Math is racist: How data is driving inequality
Rawlins, A. (2016). Math is racist: How data is driving inequality. [online] CNNMoney. Available at: http://money.cnn.com/2016/09/06/technology/weapons-of-math-destruction/index.html [Accessed 12 Apr. 2018].
Discriminatory practices in lending in the past has resulted in a huge wealth divide between white and black people.
This article reinforces my hypothesis, that the use of algorithmic decision-making limits individuals’ ability to progress up the economic later. O’Neil says that poor people are likely to have bad credit, live in neighbourhoods where more crime than average occurs and other negative factors, and the use of profiling algorithms online means they are then sent targeted advertising, eg. For subprime loans, certain schools etc. This further exploits them, resulting in a destructive cycle of exploitation meaning they are stuck endlessly in the same socioeconomic group.
She highlights that big data processes work on past behaviour, and so are likely to ensure that the structure of society does not change. Therefore it is essential that humans work together with data to supplement policies and decisions rather than relying solely on algorithms to do the job.
How Big Data Drives Economic Inequality
Datajustice.org. (2015). How Big Data Drives Economic Inequality | Data Justice. [online] Available at: http://www.datajustice.org/site/how-big-data-drives-economic-inequality-0 [Accessed 12 Apr. 2018].
This article expresses concern about so much information about individuals being transferrend into a few corporate hands, leading to huge information asymmetry which manifests as economic inequality. The writer asserts that big data platforms have an incentive to ‘violate user privacy’ by selling their data and this also ensures that they have less competition as the revenue generated is used to further enhance the platform. Of course, this is helped by the fact that there is little regulation in place. In fact, there is little awareness or perhaps concern about this lack of data security. An example of this is the lead-up to the Financial Crisis in 2008, when there was an increase in advertising for subprime mortgages.
The writer goes on to suggest that part of the solution could be by the government introducing regulatory tools, to ensure individuals have some amount of control over their data. Though a good idea, I’m unsure about how effective this would be as many users know about their data being shared with third-parties but are not concerned about it and so continue using the platforms regardless (as with Facebook).
I enjoyed reading more about discrimination that can occur with relation to information (‘information-based inequality’) as it has strong ties with economics, demonstrating an example of market failure. This inequality fuels other forms of inequality – such as discrimination in employment or opportunity, or advertising therefore the information gap must be corrected by authorities to ensure a level playing field between consumers and firms.
LOOKING AT INEQUALITY-RELATED MEASURES
Ons.gov.uk. (2018). Household disposable income and inequality in the UK – Office for National Statistics. [online] Available at: https://www.ons.gov.uk/peoplepopulationandcommunity/personalandhouseholdfinances/incomeandwealth/bulletins/householddisposableincomeandinequality/financialyearending2017#gradual-decline-in-income-inequality-over-the-last-decade [Accessed 12 Apr. 2018].

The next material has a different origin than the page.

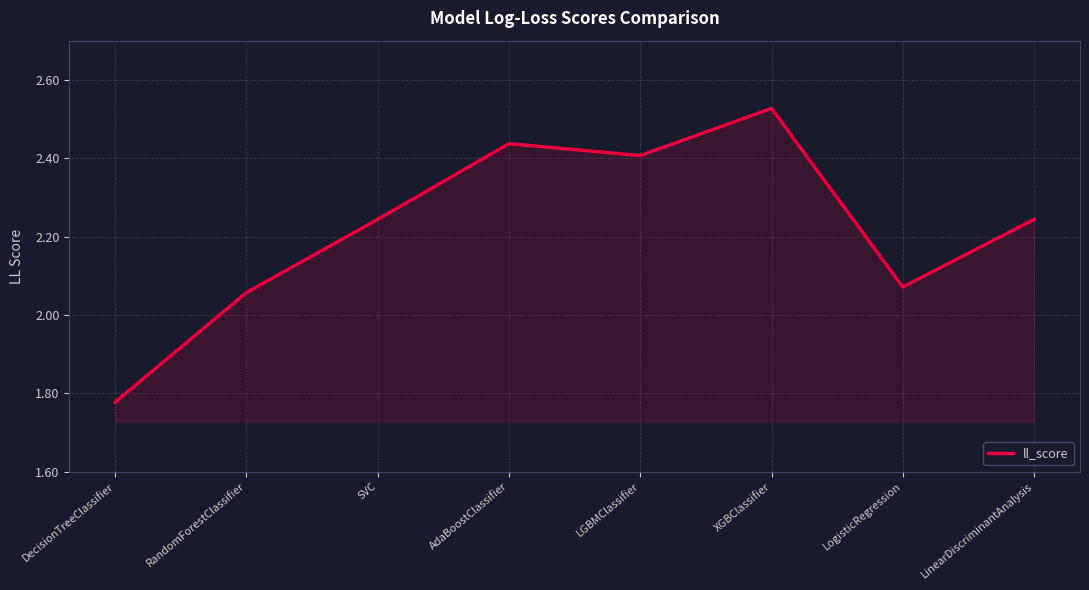

How many lines are shown in the chart?

1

I looked at some of the figures from the Office for National Statistics to look at whether income inequality has been growing or falling. The Gini coefficient is a widely used measure of inequality – the closer to 0, the closer together incomes are. It is apparent from the chart above that inequality rose significantly in the 1980s, but there has been a decrease (though slow) in the last 10 years. Therefore, we can conclude that although there are still wide levels of inequality, this is about the same as there was in the mid 1980s.
Median household income and GDP per head has also shown an overall increase since 1977. However this is obviously not representative of the entire population, and eliminates the highest and lowest earners, therefore is probably not the best measure for my hypothesis which focuses on low-income groups
It might be better to look at how relative poverty has changed within the UK, or how the proportion of low-income earners has changed.
Individuals are considered to be living in relative poverty if they live in a household with a disposable income that falls below 60% of the national median in the current year.
This graph shows for how many years individuals that were at risk of poverty, showing that the large majority of the individuals escape poverty in less than a year.
Full Fact. (2018). Poverty in the UK: a guide to the facts and figures. [online] Available at: https://fullfact.org/economy/poverty-uk-guide-facts-and-figures/ [Accessed 12 Apr. 2018].
The proportion of people living in relative poverty has not changed significantly over the past 3 decades.